A análise incluiu cinco ensaios clínicos, com um total de 328 participantes com paralisia cerebral. Os tipos de células usadas nas intervenções variaram entre os estudos e metodologia de aplicação. As células do sangue do cordão umbilical foram injetadas na corrente sanguínea, e as células olfativas ensheathing, células-tronco neurais e células progenitoras neurais foram implantadas cirurgicamente no sistema nervoso central (na medula espinhal ou no próprio cérebro).
Foi encontrado um efeito positivo pequeno, mas significativo da terapia celular na função motora.

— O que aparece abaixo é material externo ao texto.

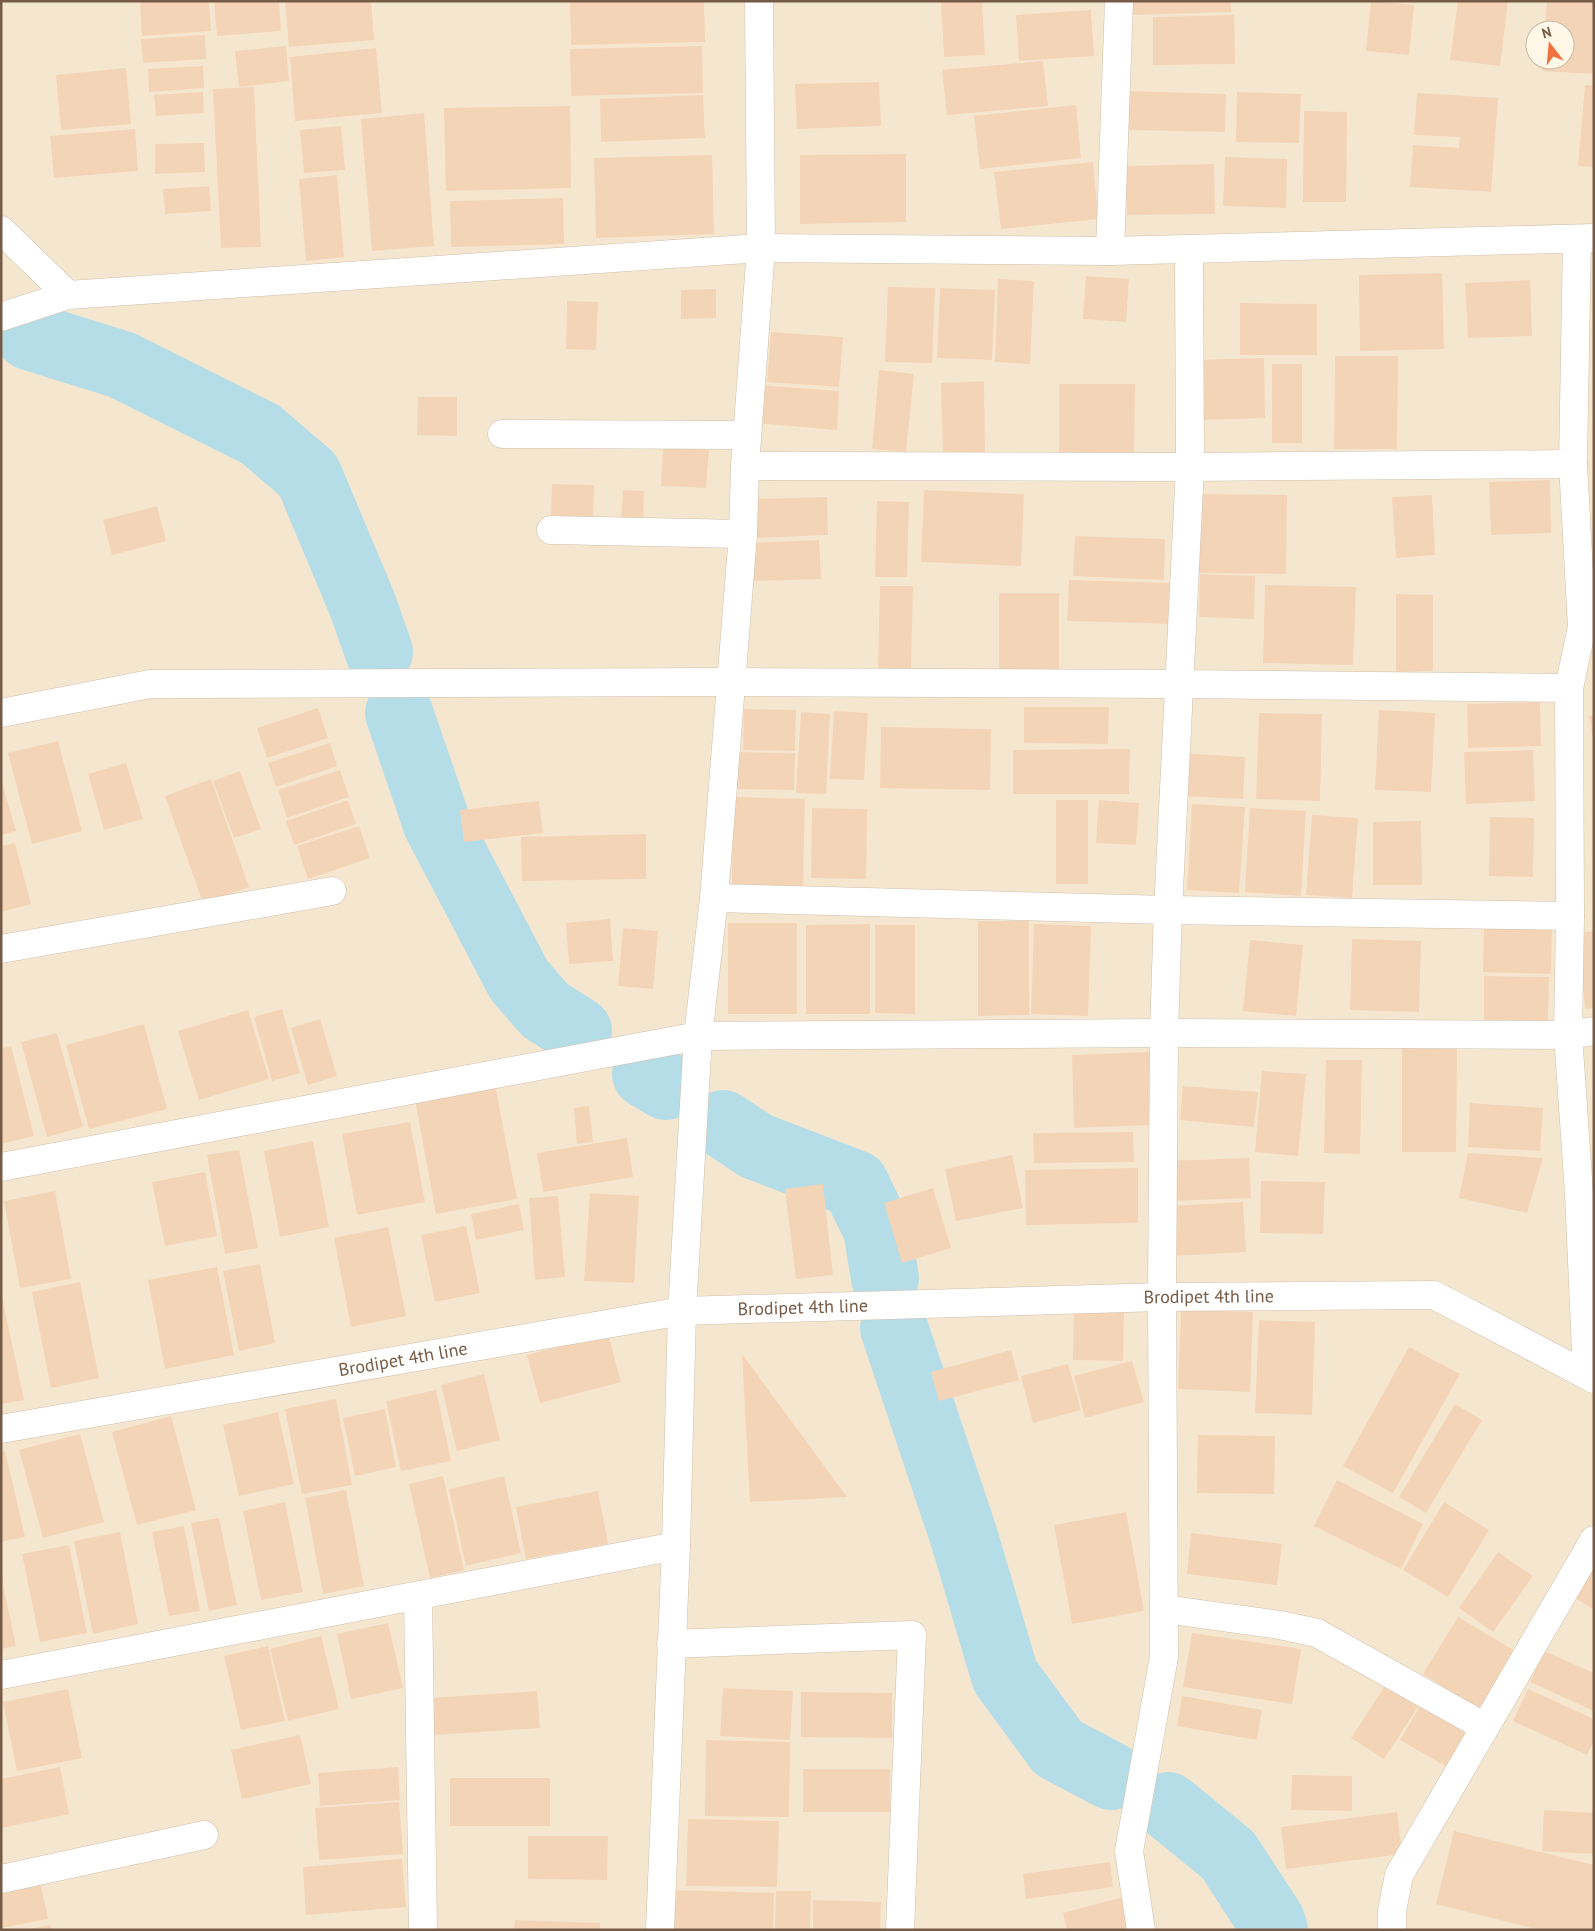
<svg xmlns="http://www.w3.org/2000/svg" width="1595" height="1931" font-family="'PT Sans',sans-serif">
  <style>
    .residential { fill: #f5e7cf; fill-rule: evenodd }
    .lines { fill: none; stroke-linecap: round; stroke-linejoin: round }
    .river { stroke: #b5dde8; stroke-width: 68 }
    .building { fill: #f4d4b7 }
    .minor-casing { stroke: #d1bfaa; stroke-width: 29 }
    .tertiary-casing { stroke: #d1bfaa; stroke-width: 29 }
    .minor { stroke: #fff; stroke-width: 28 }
    .tertiary { stroke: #fff; stroke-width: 28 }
    .labels { text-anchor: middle; stroke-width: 4; stroke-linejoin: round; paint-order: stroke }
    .street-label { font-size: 18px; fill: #765b46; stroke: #fff8e8 }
  </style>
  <rect width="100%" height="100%" fill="#fdf4e1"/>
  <path class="residential" d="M1,1h1593v1929h-1593zM1535,30h30v30h-30z"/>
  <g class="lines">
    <g class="river">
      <path d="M29,336l93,29 138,69 48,41 55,131 16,46"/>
      <path d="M399,713l38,111 82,156 26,30 33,21"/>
      <path d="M646,1074l20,12"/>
      <path d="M723,1124l33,22 99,38 22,45 8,49"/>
      <path d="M894,1328l70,209 41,139 53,72 53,28"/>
      <path d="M1168,1806l60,49 43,66 3,9"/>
    </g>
  </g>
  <g class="building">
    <path d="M140,1h69l2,30 -69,5z"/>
    <path d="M214,1h65l2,30 -64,5z"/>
    <path d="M285,1h86l3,39 -85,7z"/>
    <path d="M570,1h134l1,41 -134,3z"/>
    <path d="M941,1h41l3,54 -41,2z"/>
    <path d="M1132,1h99v11l-98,3z"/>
    <path d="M1371,1l43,4 -5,50 -43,-4z"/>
    <path d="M1458,1h50l-8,65 -50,-6z"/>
    <path d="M1547,1h47v73l-52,-3 1,-11h22v-30h-20z"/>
    <path d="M1091,10l3,46 -75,5 -3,-46z"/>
    <path d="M1234,15l1,49 -82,1v-48z"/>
    <path d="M205,35l1,24 -63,4 -2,-24z"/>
    <path d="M286,46l3,35 -50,6 -4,-36z"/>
    <path d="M702,46l1,47 -132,3 -1,-47z"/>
    <path d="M376,48l6,65 -87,8 -5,-64z"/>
    <path d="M1043,61l5,45 -101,9 -5,-45z"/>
    <path d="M203,66l1,22 -55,4 -1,-23z"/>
    <path d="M126,68l5,56 -70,6 -5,-55z"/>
    <path d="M879,82l2,44 -84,3 -2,-45z"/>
    <path d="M1585,85l9,1v81l-16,-1z"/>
    <path d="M254,87l7,160 -40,1 -8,-159z"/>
    <path d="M1129,91l97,3 -1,38 -97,-2z"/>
    <path d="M203,92l1,21 -48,3 -2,-21z"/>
    <path d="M1237,92l64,2 -2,49 -63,-1z"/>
    <path d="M1417,93l81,5 -7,94 -81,-5 3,-42 46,3 1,-11 -46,-2z"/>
    <path d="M703,95l2,43 -104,4 -1,-43z"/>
    <path d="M1076,105l5,53 -101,11 -6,-53z"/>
    <path d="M570,106l1,82 -125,3 -2,-83z"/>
    <path d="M1304,111l43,1 -1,90h-43z"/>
    <path d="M424,113l10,133 -62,5 -11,-132z"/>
    <path d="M341,126l4,44 -41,3 -4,-43z"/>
    <path d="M135,129l3,42 -84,7 -4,-42z"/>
    <path d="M204,143l1,29 -50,2v-30z"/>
    <path d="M906,154v68l-106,2v-69z"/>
    <path d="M712,155l2,79 -118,4 -2,-80z"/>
    <path d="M1225,157l62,2 -1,49 -63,-2z"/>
    <path d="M1093,162l5,57 -97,10 -7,-57z"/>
    <path d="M1214,164l1,50 -88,1 -1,-49z"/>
    <path d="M337,175l7,82 -38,4 -7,-82z"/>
    <path d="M209,186l2,25 -46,3 -2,-25z"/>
    <path d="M563,198l1,46 -113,3 -1,-46z"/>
    <path d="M1442,273l2,76 -84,2 -1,-76z"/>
    <path d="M1086,276l43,3 -3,43 -43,-3z"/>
    <path d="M998,279l36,2 -4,83 -35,-2z"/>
    <path d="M1530,280l2,56 -64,2 -3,-55z"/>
    <path d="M888,287l47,1 -3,75 -47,-1z"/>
    <path d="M940,288l55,2 -3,70 -55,-2z"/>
    <path d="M716,289v29l-35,1v-29z"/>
    <path d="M567,301l31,1 -2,48 -30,-1z"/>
    <path d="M1240,303l77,1v51h-77z"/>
    <path d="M771,332l72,5 -4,50 -72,-5z"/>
    <path d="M1335,356h63l-1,93h-63z"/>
    <path d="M1264,358l1,60 -68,2 -1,-60z"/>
    <rect x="1272" y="364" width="30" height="79"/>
    <path d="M879,370l35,4 -8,78 -34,-3z"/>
    <path d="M984,381l1,74 -42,1 -2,-73z"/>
    <path d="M1059,384h76l-1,69h-75z"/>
    <path d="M760,385l79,6 -2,39 -80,-7z"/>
    <path d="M418,397h39v39l-40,-1z"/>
    <path d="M663,447l46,3 -3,38 -45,-2z"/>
    <path d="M1550,480l1,53 -60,2 -2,-53z"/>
    <path d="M552,484l42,1 -1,36h-42z"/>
    <path d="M623,490l21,1 -1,31 -22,-1z"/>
    <path d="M924,490l100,4 -3,72 -100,-4z"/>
    <path d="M1200,494l87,1 -1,79 -87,-1z"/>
    <path d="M1432,495l3,60 -39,3 -4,-61z"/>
    <path d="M827,497l1,38 -72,3 -1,-39z"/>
    <path d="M877,501l32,1 -2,75h-32z"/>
    <path d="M157,506l9,35 -54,14 -9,-35z"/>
    <path d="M1075,536l90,3 -1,41 -91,-4z"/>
    <path d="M819,540l2,39 -67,2 -2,-38z"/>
    <path d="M1200,574l55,2 -1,43 -55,-2z"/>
    <path d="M1069,580l102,3 -1,41 -103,-3z"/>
    <path d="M1265,585l91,2 -3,78 -90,-2z"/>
    <path d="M880,586h33l-2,82h-33z"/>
    <rect x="999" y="593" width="60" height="77"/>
    <path d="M1396,594l37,1v76l-37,1z"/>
    <path d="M1540,702l1,44 -73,2 -1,-44z"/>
    <path d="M1024,707h85l-1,37 -84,-1z"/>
    <path d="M318,708l10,30 -61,20 -10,-30z"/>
    <path d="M744,709l52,1 -1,41 -52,-1z"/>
    <path d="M1379,710l56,3 -4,79 -56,-2z"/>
    <path d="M834,711l34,2 -4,67 -34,-1z"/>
    <path d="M801,712l29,2 -4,80 -30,-1z"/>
    <path d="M1259,713l63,1 -2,87 -64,-2z"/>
    <path d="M1594,715v22h-1l-4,-21z"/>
    <path d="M881,727l110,2 -1,61 -110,-2z"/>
    <path d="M58,741l24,90 -50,13 -24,-91z"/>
    <path d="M330,743l7,23 -61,21 -8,-24z"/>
    <path d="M1130,749l-1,45h-116v-44z"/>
    <path d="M1533,750l2,51 -69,3 -2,-52z"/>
    <path d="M738,752l57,1 -1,37 -57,-1z"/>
    <path d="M1182,753l63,4 -2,42 -63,-3z"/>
    <path d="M126,763l17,56 -39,11 -16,-56z"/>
    <path d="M340,770l9,27 -62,21 -9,-28z"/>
    <path d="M240,771l21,58 -27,9 -21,-57z"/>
    <path d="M1,779l15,52 -15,4z"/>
    <path d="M211,779l38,108 -46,16 -38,-107z"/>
    <path d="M733,797l72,2 -2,87 -71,-1z"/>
    <path d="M348,800l8,24 -62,21 -8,-24z"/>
    <rect x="1056" y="800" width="32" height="84"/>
    <path d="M1099,800l40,3 -3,42 -40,-2z"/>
    <path d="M539,801l4,32 -79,9 -4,-32z"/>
    <path d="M1192,804l53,3 -6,86 -52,-3z"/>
    <path d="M812,808l55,1 -1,70 -55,-1z"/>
    <path d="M1250,808l56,3 -5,85 -56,-4z"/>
    <path d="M1312,815l46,3 -6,80 -46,-3z"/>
    <path d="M1490,817l44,1 -1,59 -44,-1z"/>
    <path d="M1421,821l1,64h-49v-63z"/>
    <path d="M359,826l11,32 -62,21 -11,-33z"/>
    <path d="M646,834v45l-124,2 -1,-44z"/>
    <path d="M15,843l16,61 -30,8v-66z"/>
    <path d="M610,919l3,42 -44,3 -3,-41z"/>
    <path d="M978,921h51v94l-51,1z"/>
    <rect x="728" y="923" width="69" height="91"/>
    <path d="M870,924v90h-64v-89z"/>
    <path d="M1034,924l57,2 -3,90 -57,-2z"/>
    <path d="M875,925h40v89l-40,-1z"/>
    <path d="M1484,927l68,1 -1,46 -68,-2z"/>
    <path d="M623,928l35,3 -5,58 -35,-3z"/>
    <path d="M1594,931v77l-9,1 -7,-76z"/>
    <path d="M1352,939l69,2 -2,71 -69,-2z"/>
    <path d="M1250,940l53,5 -7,71 -53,-5z"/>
    <path d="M1484,976l65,1 -1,44 -64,-1z"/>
    <path d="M282,1009l18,64 -28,8 -18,-64z"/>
    <path d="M248,1010l21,69 -70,21 -21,-69z"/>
    <path d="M320,1019l17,57 -29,9 -17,-57z"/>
    <path d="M144,1024l23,85 -78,20 -23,-84z"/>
    <path d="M57,1033l26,94 -36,10 -26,-95z"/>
    <path d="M11,1046l23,90 -33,8v-95z"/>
    <path d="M1402,1048h55l-1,104h-54z"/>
    <path d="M1149,1052l3,73 -78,3 -2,-73z"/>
    <path d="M1326,1060h36l-2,94 -36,-1z"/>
    <path d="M1262,1071l44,3 -8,82 -43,-4z"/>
    <path d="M495,1085l22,114 -81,15 -21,-114z"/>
    <path d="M1183,1086l75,6 -4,35 -74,-7z"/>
    <path d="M1470,1103l73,5 -3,43 -72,-4z"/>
    <path d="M589,1106l4,36 -16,2 -3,-36z"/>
    <path d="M410,1122l15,80 -68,13 -15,-81z"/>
    <path d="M1133,1132l1,30 -100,1 -1,-30z"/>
    <path d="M627,1138l6,39 -90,15 -6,-39z"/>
    <path d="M313,1141l16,86 -49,10 -16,-86z"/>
    <path d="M239,1150l19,98 -33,6 -18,-99z"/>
    <path d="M1468,1153l75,5 -16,55 -68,-15z"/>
    <path d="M1012,1155l11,53 -67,13 -11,-52z"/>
    <path d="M1249,1158l2,40 -81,3 -2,-40z"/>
    <path d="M1138,1168v55l-112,2 -1,-55z"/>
    <path d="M205,1172l12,64 -52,10 -13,-64z"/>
    <path d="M1261,1181l64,1 -2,52 -63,-1z"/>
    <path d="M823,1184l10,91 -37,4 -11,-90z"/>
    <path d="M933,1188l18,60 -49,15 -18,-60z"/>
    <path d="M55,1191l16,88 -51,9 -16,-87z"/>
    <path d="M590,1193l49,3 -5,87 -50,-2z"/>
    <path d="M558,1196l7,81 -30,3 -6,-82z"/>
    <path d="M1243,1202l3,50 -74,4 -2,-50z"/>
    <path d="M519,1204l5,26 -48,10 -5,-26z"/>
    <path d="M466,1226l14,67 -45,9 -14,-67z"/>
    <path d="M388,1227l18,89 -55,11 -17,-89z"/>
    <path d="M260,1264l15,79 -36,8 -16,-80z"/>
    <path d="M217,1267l17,88 -69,14 -17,-89z"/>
    <path d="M80,1282l19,96 -48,10 -19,-96z"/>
    <path d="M1,1292l23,108 -23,4z"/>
    <path d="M1181,1309l72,3 -3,80 -72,-3z"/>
    <path d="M1074,1312h50l-1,49 -50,-1z"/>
    <path d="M1259,1320l56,2 -3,93 -57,-2z"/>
    <path d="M608,1334l13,48 -81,21 -13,-48z"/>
    <path d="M1409,1347l51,27 -67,119 -50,-27z"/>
    <path d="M1011,1350l8,30 -80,21 -8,-29z"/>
    <path d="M742,1354l105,143 -97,5z"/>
    <path d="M1132,1361l12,41 -59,16 -11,-42z"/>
    <path d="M1068,1364l13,46 -48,13 -12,-47z"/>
    <path d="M484,1374l16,66 -43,11 -16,-66z"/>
    <path d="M436,1390l15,71 -50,10 -15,-70z"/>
    <path d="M336,1399l16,86 -50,9 -17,-85z"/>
    <path d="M1455,1404l27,16 -56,93 -27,-16z"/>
    <path d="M385,1409l11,58 -41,9 -12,-58z"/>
    <path d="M278,1412l16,72 -55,12 -16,-71z"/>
    <path d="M171,1416l25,94 -59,15 -25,-93z"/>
    <path d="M80,1434l24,88 -61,16 -24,-88z"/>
    <path d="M1198,1435l77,1 -1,58 -77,-1z"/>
    <path d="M5,1451l20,86 -24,5v-90z"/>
    <path d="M443,1476l21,94 -34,8 -21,-94z"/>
    <path d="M504,1476l17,77 -55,13 -17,-77z"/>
    <path d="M1337,1480l86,44 -22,45 -87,-43z"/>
    <path d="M346,1490l18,96 -41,8 -18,-96z"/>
    <path d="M598,1491l10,53 -82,15 -10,-52z"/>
    <path d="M285,1502l18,90 -42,8 -18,-89z"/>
    <path d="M1444,1502l45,28 -41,67 -45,-27z"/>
    <path d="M1126,1512l18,99 -72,13 -18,-99z"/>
    <path d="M219,1518l18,87 -28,6 -18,-88z"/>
    <path d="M184,1526l16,85 -31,5 -17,-84z"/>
    <path d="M120,1532l18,92 -45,10 -19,-93z"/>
    <path d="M1191,1533l91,11 -5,41 -90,-11z"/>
    <path d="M69,1545l18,88 -47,9 -18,-88z"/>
    <path d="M1594,1551v59l-27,-17z"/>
    <path d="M1498,1552l35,24 -40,56 -34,-24z"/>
    <path d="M1,1575l15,71 -15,3z"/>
    <path d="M1458,1617l62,37 -36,58 -61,-38z"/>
    <path d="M388,1623l15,65 -52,11 -14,-65z"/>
    <path d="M1192,1633l109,16 -9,55 -109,-17z"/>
    <path d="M321,1636l18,73 -51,12 -18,-72z"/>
    <path d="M268,1646l17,75 -44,9 -17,-74z"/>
    <path d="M1544,1651l50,22v38l-64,-29z"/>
    <path d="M1385,1686l33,21 -34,52 -33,-21z"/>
    <path d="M723,1688l70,3 -3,49 -70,-4z"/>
    <path d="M68,1689l14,69 -65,13 -14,-69z"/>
    <path d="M1528,1689l66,30v21l-7,15 -74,-34z"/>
    <path d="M537,1691l3,37 -106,7 -3,-37z"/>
    <path d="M801,1692l91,1v45l-91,-1z"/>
    <path d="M1182,1696l80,14 -5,30 -80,-14z"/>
    <path d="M1422,1703l52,30 -22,37 -52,-30z"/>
    <path d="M300,1735l11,49 -69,15 -11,-49z"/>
    <path d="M706,1740l84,2 -1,75 -84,-1z"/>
    <path d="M60,1767l9,47 -68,14v-49z"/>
    <path d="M398,1767l2,33 -80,6 -2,-33z"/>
    <rect x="803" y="1769" width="87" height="43"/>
    <path d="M1292,1775l60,1v35l-61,-1z"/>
    <rect x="450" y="1778" width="100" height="48"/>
    <path d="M399,1802l4,52 -84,6 -4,-52z"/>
    <path d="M1544,1810l50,3v41l-52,-3z"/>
    <path d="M1397,1812l5,42 -116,15 -5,-42z"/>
    <path d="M688,1819l91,2 -2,66 -91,-1z"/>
    <path d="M1454,1831l140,34v65h-54l-104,-26z"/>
    <path d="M528,1836h80l-1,44 -79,-1z"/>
    <path d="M402,1859l4,48 -100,8 -3,-48z"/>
    <path d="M1110,1862l3,25 -87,12 -3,-25z"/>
    <path d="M39,1876l9,43 -47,9v-45z"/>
    <path d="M671,1890l103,3 -1,37h-103z"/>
    <path d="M776,1891h35l-1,39h-35z"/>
    <path d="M1127,1896l8,34h-68l-4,-17z"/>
    <path d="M813,1900l68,2 -1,28h-67z"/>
    <path d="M515,1920l85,3v7h-86z"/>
    <path d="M50,1925l1,5h-22v-1z"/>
  </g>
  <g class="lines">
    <defs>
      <g id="minor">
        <path d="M1,230l67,65"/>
        <path d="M1577,239l-4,225 9,163 -13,61 1,228 -2,119 11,158 8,181"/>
        <path d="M1110,251l9,-250"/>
        <path d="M1,317l67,-22 693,-47 349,3 484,-13"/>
        <path d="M502,434l245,1"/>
        <path d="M745,466l445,1 383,-3"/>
        <path d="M551,530l192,4"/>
        <path d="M1,713l149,-29 581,-2 448,2 390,4"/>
        <path d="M714,898l454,12 402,6"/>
        <path d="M1,949l331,-58"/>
        <path d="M1,1167l697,-131 466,-3 404,2 26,-4"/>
        <path d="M418,1596l5,334"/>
        <path d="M1164,1609l116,16 37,8 168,94"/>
        <path d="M671,1644l241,-9 -12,295"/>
        <path d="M1,1675l675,-129"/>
        <path d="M1,1879l203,-44"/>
        <path d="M660,1930l16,-384 6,-235"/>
        <path d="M1141,1930l-12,-79 35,-194 -2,-360 2,-264 4,-123 22,-443 -1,-218"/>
        <path d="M1392,1930v-19l7,-36 195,-335"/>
      </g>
      <g id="tertiary">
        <path d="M682,1311l16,-275 16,-138 29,-364 2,-68 16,-218 -2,-247"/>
        <path id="s1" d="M1,1429l681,-118 480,-14 272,-2 160,84"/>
      </g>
    </defs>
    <use href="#minor" class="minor-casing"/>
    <use href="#tertiary" class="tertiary-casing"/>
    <use href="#minor" class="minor"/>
    <use href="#tertiary" class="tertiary"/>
  </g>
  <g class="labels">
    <g class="street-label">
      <text dy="6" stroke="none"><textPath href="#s1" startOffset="1218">Brodipet 4th line</textPath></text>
      <text dy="6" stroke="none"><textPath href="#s1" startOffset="812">Brodipet 4th line</textPath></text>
      <text dy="6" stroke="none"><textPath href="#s1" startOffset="408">Brodipet 4th line</textPath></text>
    </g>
  </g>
  <rect width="1595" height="1931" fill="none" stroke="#765b46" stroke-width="5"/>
  <g transform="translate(1550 45) rotate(344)"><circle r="24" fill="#fff8e8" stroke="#c8b9a7"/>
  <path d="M0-4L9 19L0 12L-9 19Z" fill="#ef723f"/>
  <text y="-8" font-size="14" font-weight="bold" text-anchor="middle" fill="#765b46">N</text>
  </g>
</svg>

Os autores supõem que o efeito poderia ser maior se os estudos levassem em consideração a idade dos pacientes, pois provavelmente o tratamento seria mais eficaz quando realizado até os cinco anos de idade. Não foram encontrados efeitos da terapia celular na função cognitiva e a análise dos eventos adversos sugere que o risco da intervenção com as terapias celulares usadas é semelhante ao risco de eventos adversos no grupo controle, que não recebeu essas terapias.
Mais estudos controlados e que relatem os efeitos sobre a função cognitiva e detalhem os eventos adversos são necessários para o desenvolvimento dessa possibilidade terapêutica. Os autores concluem com uma série de recomendações para estudos futuros, que incluem considerar o tipo de célula usada no tratamento de acordo com a causa da paralisia cerebral, como células do sangue do cordão umbilical para casos com múltiplas causas, células-tronco neurais para casos associados com lesão cerebral na matéria branca e encefalopatia hipóxico isquêmica, e células-tronco mesenquimais para casos associados com acidente vascular cerebral.
Referências:
Leite J & Prado G. Paralisia Cerebral Aspectos Fisioterapêuticos e Clínicos. Revista Neurociências. 2004.
Novak I et al. Concise Review: Stem Cell Interventions for People With Cerebral Palsy: Systematic Review With Meta-Analysis. Stem Cells Translational Medicine. 2016.
Jantzie L L et al. Stem cells and cell-based therapies for cerebral palsy: a call for rigor. Pediatric Research. 2018.